Metadata filtering fails open by design. AWS warns that filter-level isolation exposes other tenants' documents if the middleware constructing the filter fails open. OWASP identifies chunk-level access control propagation as the most common compliance failure in enterprise RAG deployments.

Scope access controls per tenant, then narrow them by agent and session. The application must enforce the tenant ID filter on vector database queries. Push enforcement to the storage layer where possible, since attribute-based access control backed by IAM eliminates cross-tenant leakage at the storage boundary.

Shared filesystems must use mount permissions that restrict read-write access to authorized sandboxes only. Start by auditing which agents can read which memory stores today, then scope each one to its tenant. Treat memory isolation with the same rigor as sandbox compute isolation.

How to build persistent memory into your agent architecture

When every agent session starts from zero, repeated setup compounds latency, lost user corrections erode trust, and workflows cannot extend beyond a single session.

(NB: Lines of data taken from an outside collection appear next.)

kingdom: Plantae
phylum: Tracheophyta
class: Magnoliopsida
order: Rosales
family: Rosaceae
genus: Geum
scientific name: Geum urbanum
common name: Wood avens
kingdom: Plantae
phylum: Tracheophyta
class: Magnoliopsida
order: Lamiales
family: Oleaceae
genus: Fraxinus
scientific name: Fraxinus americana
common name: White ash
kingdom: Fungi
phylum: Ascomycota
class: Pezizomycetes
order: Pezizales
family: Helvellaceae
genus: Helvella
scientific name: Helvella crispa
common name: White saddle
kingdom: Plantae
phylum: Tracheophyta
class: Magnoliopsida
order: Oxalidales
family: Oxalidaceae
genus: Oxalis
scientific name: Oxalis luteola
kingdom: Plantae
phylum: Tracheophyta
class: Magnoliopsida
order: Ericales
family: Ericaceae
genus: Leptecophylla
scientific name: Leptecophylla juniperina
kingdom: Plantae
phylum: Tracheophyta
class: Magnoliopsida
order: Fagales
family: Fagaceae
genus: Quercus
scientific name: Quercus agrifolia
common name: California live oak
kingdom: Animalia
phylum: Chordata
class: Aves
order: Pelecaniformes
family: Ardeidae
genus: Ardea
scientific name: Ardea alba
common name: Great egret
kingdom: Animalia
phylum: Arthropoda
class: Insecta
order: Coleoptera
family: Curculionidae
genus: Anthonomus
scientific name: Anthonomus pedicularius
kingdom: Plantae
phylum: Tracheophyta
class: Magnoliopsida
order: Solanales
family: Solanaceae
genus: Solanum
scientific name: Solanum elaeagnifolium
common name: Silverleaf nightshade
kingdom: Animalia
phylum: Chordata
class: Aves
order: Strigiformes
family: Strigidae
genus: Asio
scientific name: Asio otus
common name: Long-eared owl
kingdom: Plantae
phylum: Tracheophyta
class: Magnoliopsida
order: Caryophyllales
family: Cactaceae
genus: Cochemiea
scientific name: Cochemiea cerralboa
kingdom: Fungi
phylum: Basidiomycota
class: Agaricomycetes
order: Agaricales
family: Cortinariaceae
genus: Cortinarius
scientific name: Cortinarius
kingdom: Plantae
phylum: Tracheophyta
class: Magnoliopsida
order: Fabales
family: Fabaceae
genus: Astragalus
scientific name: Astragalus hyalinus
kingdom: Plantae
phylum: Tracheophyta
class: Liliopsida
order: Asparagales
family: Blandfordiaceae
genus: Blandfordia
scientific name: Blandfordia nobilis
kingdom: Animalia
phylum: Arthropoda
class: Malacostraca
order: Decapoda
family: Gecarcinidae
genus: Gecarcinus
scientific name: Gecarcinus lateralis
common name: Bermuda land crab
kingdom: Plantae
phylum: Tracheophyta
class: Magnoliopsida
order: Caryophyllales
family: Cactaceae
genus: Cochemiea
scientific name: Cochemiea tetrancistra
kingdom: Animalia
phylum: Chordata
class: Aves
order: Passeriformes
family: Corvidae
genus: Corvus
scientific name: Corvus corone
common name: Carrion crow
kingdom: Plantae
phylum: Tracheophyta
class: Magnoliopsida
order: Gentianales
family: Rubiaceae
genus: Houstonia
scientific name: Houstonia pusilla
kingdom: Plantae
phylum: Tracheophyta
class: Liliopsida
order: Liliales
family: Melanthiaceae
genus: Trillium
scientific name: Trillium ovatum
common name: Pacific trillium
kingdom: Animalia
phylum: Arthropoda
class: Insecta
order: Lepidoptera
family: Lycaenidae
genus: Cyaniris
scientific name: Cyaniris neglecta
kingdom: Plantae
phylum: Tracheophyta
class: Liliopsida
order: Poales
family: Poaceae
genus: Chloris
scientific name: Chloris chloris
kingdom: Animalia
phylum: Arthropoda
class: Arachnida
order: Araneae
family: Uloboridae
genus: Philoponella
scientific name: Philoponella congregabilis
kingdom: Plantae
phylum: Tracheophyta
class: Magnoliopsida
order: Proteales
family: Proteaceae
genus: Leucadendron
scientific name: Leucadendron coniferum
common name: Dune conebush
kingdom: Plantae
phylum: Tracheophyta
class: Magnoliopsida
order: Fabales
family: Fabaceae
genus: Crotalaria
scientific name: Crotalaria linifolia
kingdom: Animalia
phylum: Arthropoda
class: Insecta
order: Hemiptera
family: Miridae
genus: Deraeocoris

Persistent memory gives production agents continuity across sessions.

For teams building coding agents and data analysis agents that execute code in production, Blaxel, a perpetual sandbox platform, combines sandboxes that resume from standby in under 25ms with Volumes for persistent block storage. Agent Drive shares context across agent sessions through a distributed filesystem. Agent Drive is currently in private preview, available in the us-was-1 region.

Talk to the team at blaxel.ai/contact or start building at app.blaxel.ai.

Frequently asked questions

What is persistent memory in AI agents?

Persistent memory in AI agents is the ability for an agent to retain and recall information across independent execution sessions. It can preserve user preferences and interaction history, keep execution state such as files and processes available between runs, and make artifacts accessible across multiple agents through shared storage.

Why do AI agents lose memory between sessions?

Some agent runtimes and deployment models use stateless or ephemeral execution environments that are destroyed after each session. Serverless functions and ephemeral containers provide transient execution environments: for example, AWS Lambda can preserve temporary filesystem and runtime state across warm invocations but deletes /tmp when the execution environment is terminated, while Kubernetes ephemeral containers run until their command exits and are not restarted. The agent starts fresh on every invocation because the underlying compute doesn't preserve state. Persistent execution environments and external memory stores solve this by retaining data across sessions.

What is the best way to give an AI agent long-term memory?

The best approach depends on the workload. Conversational agents benefit from vector databases that store and retrieve interaction history through semantic search. Coding and data analysis agents benefit from persistent execution environments that keep the sandbox alive between sessions and avoid repeated setup operations. Multi-agent workflows benefit from shared filesystems that let agents access each other's outputs. Most production systems combine two or three patterns.

How does persistent execution state differ from saving agent output to a database?

Persistent execution state preserves the entire sandbox environment: filesystem contents, loaded datasets, installed dependencies, memory, and running processes. Saving output to a database captures only what the agent explicitly serializes. The difference matters for setup-heavy workloads. A coding agent with a persistent sandbox resumes instantly with the full environment intact, while database-stored output requires rebuilding the environment from scratch each session.